::: Listed records

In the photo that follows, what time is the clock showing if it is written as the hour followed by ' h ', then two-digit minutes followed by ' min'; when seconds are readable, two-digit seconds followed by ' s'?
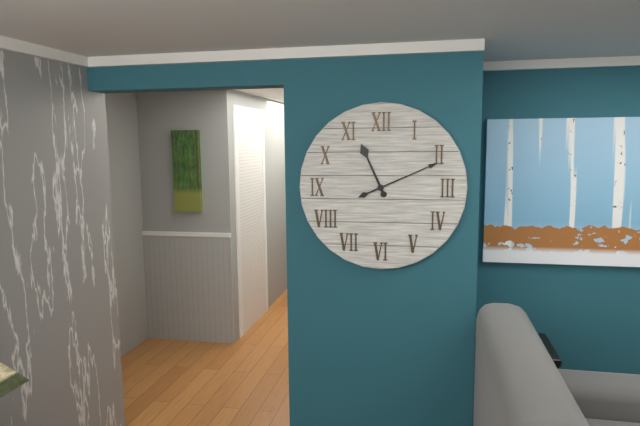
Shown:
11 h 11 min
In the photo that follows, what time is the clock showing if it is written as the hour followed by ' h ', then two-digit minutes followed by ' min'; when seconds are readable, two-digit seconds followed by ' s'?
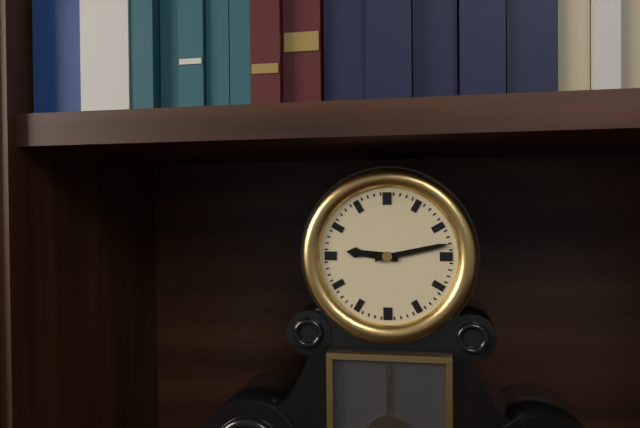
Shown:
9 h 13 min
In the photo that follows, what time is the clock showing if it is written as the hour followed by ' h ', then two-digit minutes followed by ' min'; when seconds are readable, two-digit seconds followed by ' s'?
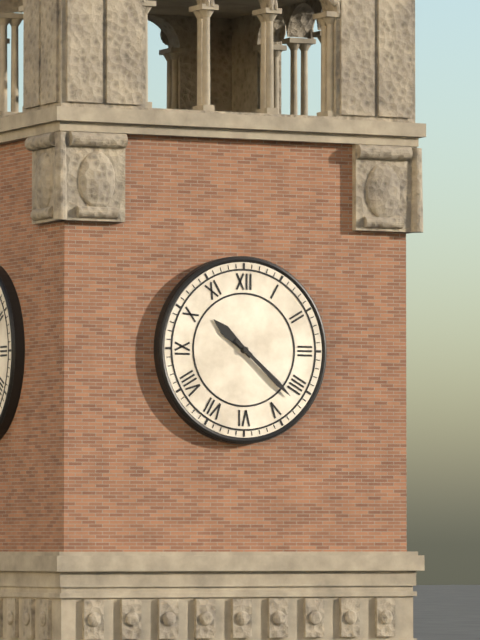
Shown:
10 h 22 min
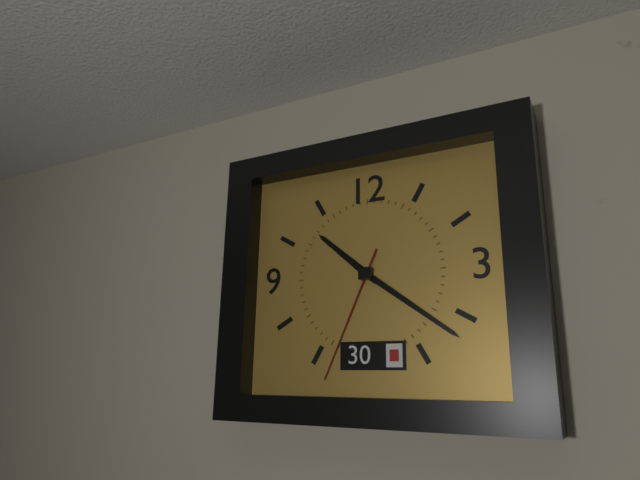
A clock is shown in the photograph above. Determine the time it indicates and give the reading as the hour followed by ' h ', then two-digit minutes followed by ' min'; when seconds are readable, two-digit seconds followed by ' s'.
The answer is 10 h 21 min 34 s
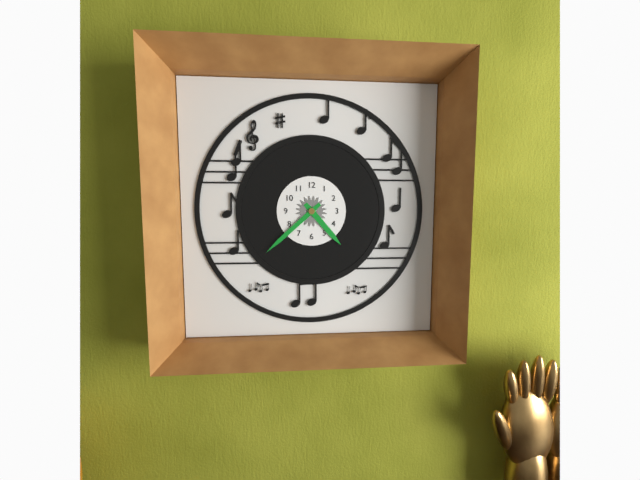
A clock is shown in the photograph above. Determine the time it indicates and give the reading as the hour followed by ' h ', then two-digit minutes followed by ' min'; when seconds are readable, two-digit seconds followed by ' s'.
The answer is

::::::

Reproduce every line of the material above word for word, leaving out the pictures.

▶ Output for this task
In the photo that follows, what time is the clock showing if it is written as the hour followed by ' h ', then two-digit minutes followed by ' min'; when seconds are readable, two-digit seconds followed by ' s'?
Shown:
11 h 11 min
In the photo that follows, what time is the clock showing if it is written as the hour followed by ' h ', then two-digit minutes followed by ' min'; when seconds are readable, two-digit seconds followed by ' s'?
Shown:
9 h 13 min
In the photo that follows, what time is the clock showing if it is written as the hour followed by ' h ', then two-digit minutes followed by ' min'; when seconds are readable, two-digit seconds followed by ' s'?
Shown:
10 h 22 min
A clock is shown in the photograph above. Determine the time it indicates and give the reading as the hour followed by ' h ', then two-digit minutes followed by ' min'; when seconds are readable, two-digit seconds followed by ' s'.
The answer is 10 h 21 min 34 s
A clock is shown in the photograph above. Determine the time it indicates and give the reading as the hour followed by ' h ', then two-digit minutes followed by ' min'; when seconds are readable, two-digit seconds followed by ' s'.
The answer is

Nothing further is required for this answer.